INSTRUCTIONS TO FOLLOW:
Reproduce all of the data below without alteration; exclude every picture.

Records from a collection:
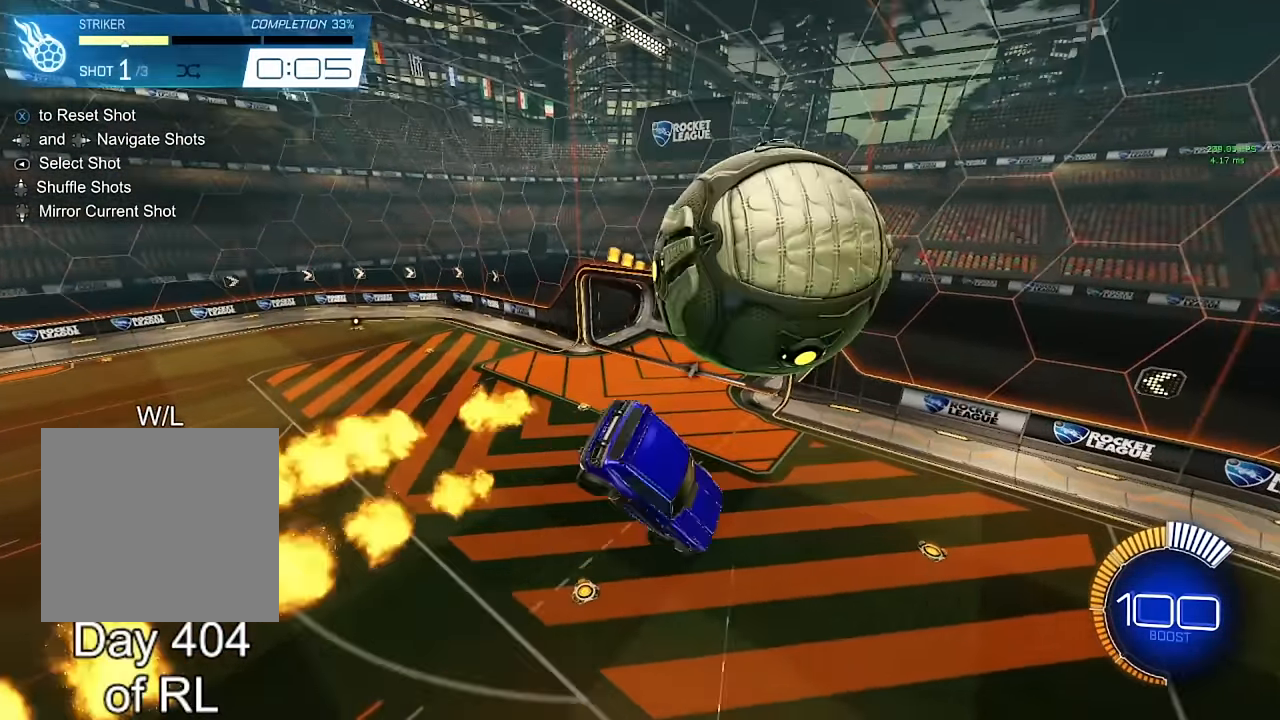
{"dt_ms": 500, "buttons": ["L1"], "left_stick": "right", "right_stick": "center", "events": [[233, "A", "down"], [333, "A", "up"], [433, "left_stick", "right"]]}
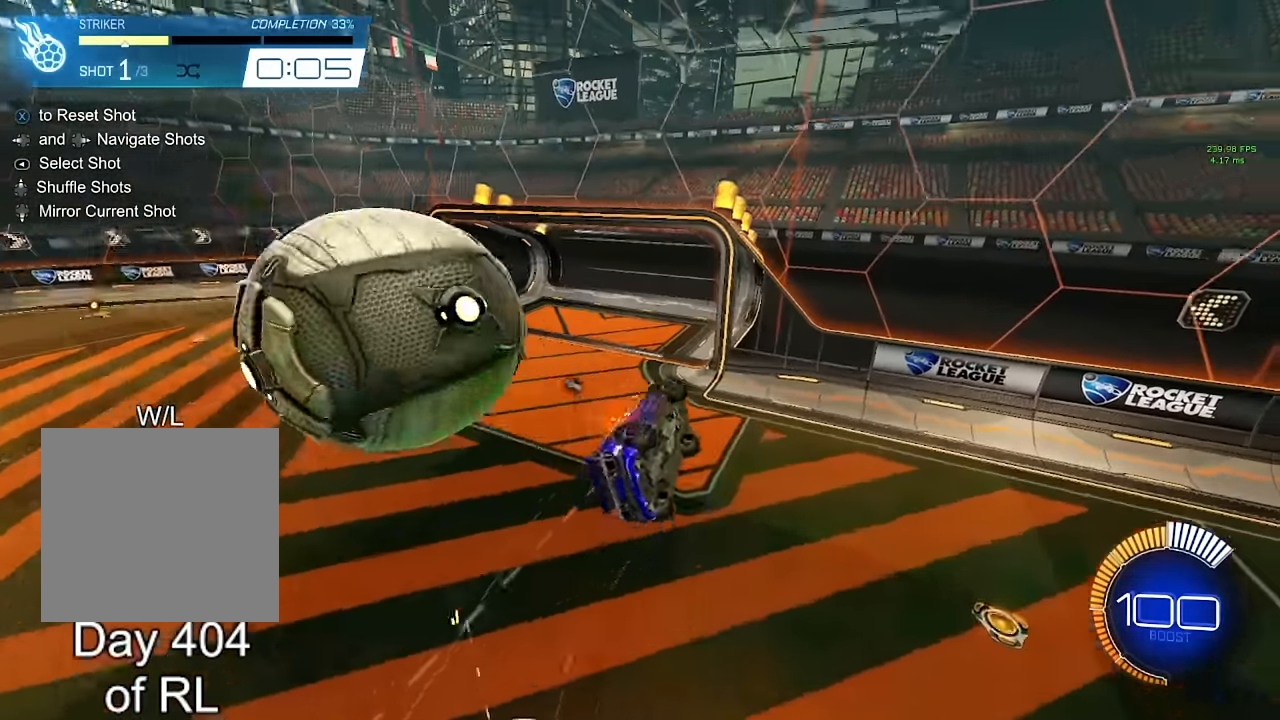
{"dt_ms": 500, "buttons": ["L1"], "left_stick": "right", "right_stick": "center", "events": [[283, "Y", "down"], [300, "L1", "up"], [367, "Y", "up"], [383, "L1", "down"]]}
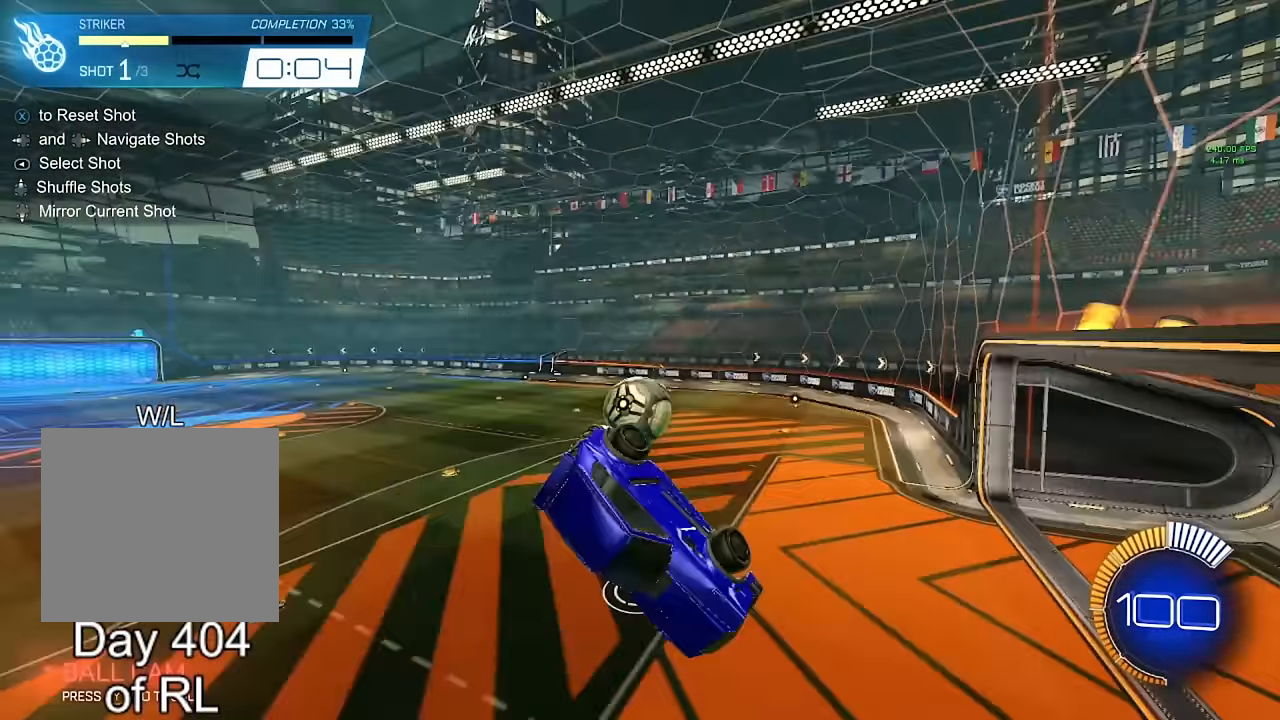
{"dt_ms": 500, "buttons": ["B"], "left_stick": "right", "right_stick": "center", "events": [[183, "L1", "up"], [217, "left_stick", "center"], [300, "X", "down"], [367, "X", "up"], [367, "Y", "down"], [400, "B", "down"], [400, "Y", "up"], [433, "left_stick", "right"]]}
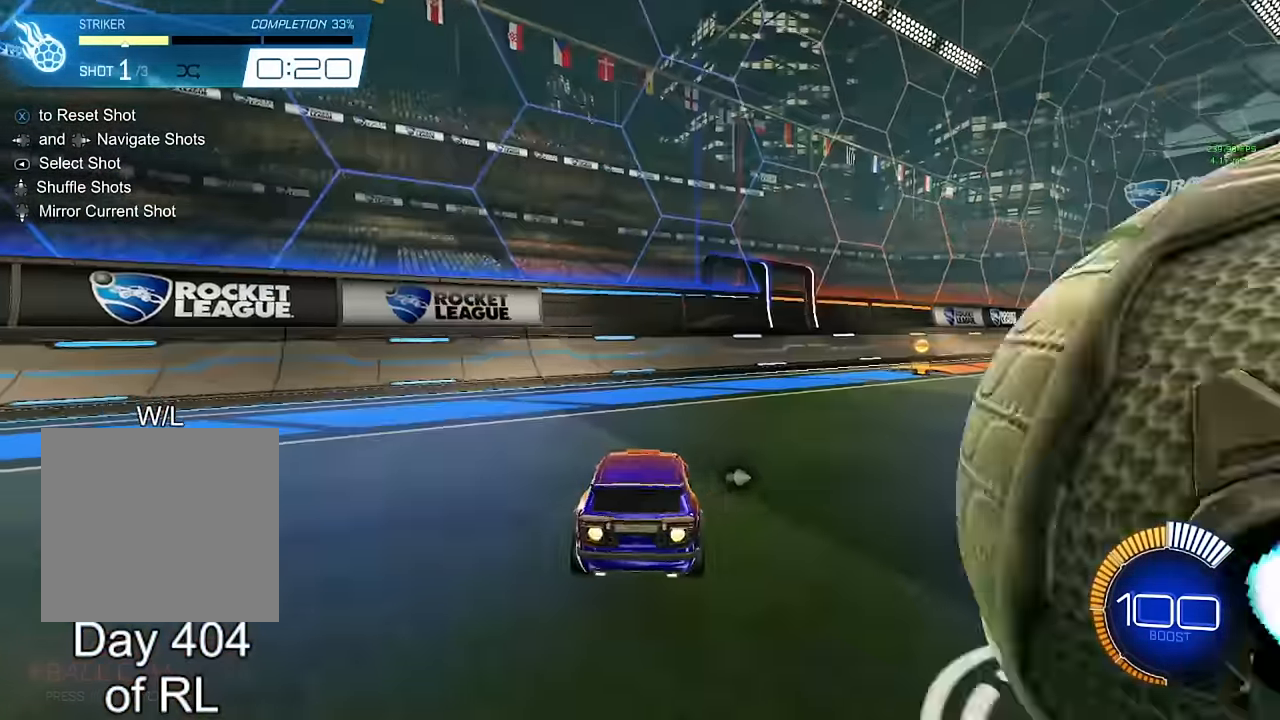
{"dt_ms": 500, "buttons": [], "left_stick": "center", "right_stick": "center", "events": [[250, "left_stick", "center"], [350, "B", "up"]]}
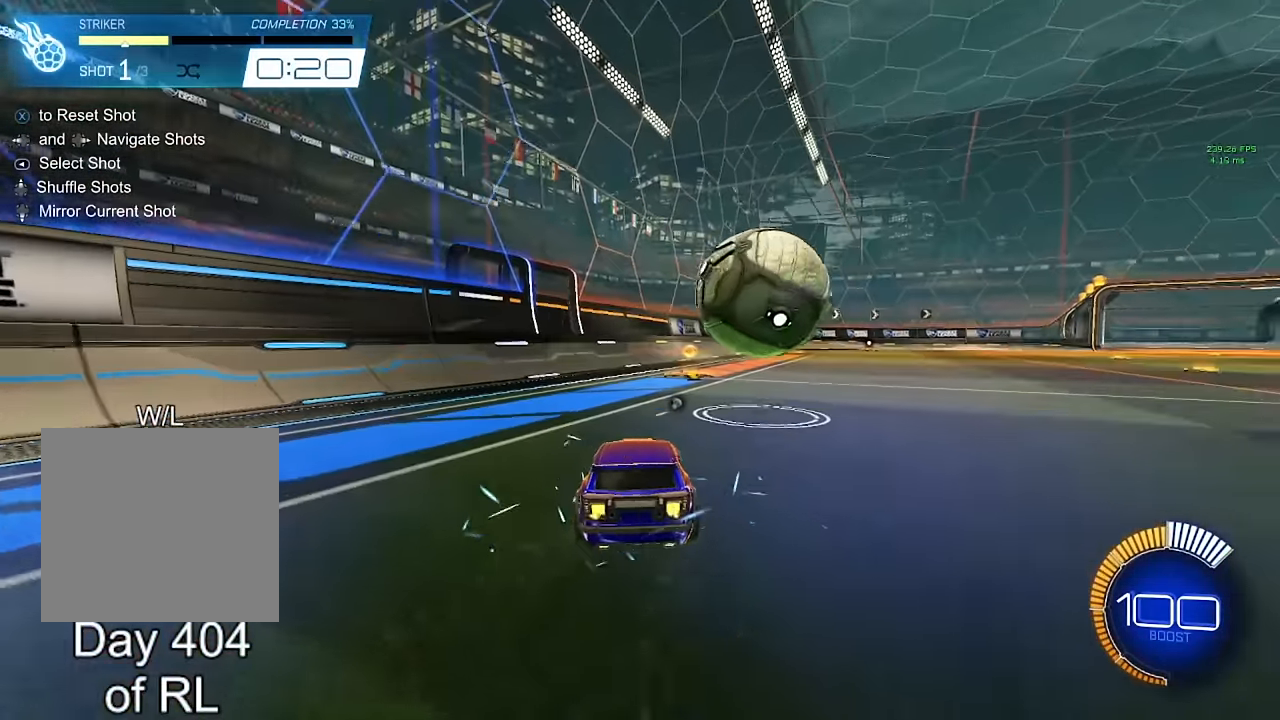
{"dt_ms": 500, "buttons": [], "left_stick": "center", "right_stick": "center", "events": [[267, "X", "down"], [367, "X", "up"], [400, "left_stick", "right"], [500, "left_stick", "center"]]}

WRITTEN SOLUTION:
{"dt_ms": 500, "buttons": ["L1"], "left_stick": "right", "right_stick": "center", "events": [[233, "A", "down"], [333, "A", "up"], [433, "left_stick", "right"]]}
{"dt_ms": 500, "buttons": ["L1"], "left_stick": "right", "right_stick": "center", "events": [[283, "Y", "down"], [300, "L1", "up"], [367, "Y", "up"], [383, "L1", "down"]]}
{"dt_ms": 500, "buttons": ["B"], "left_stick": "right", "right_stick": "center", "events": [[183, "L1", "up"], [217, "left_stick", "center"], [300, "X", "down"], [367, "X", "up"], [367, "Y", "down"], [400, "B", "down"], [400, "Y", "up"], [433, "left_stick", "right"]]}
{"dt_ms": 500, "buttons": [], "left_stick": "center", "right_stick": "center", "events": [[250, "left_stick", "center"], [350, "B", "up"]]}
{"dt_ms": 500, "buttons": [], "left_stick": "center", "right_stick": "center", "events": [[267, "X", "down"], [367, "X", "up"], [400, "left_stick", "right"], [500, "left_stick", "center"]]}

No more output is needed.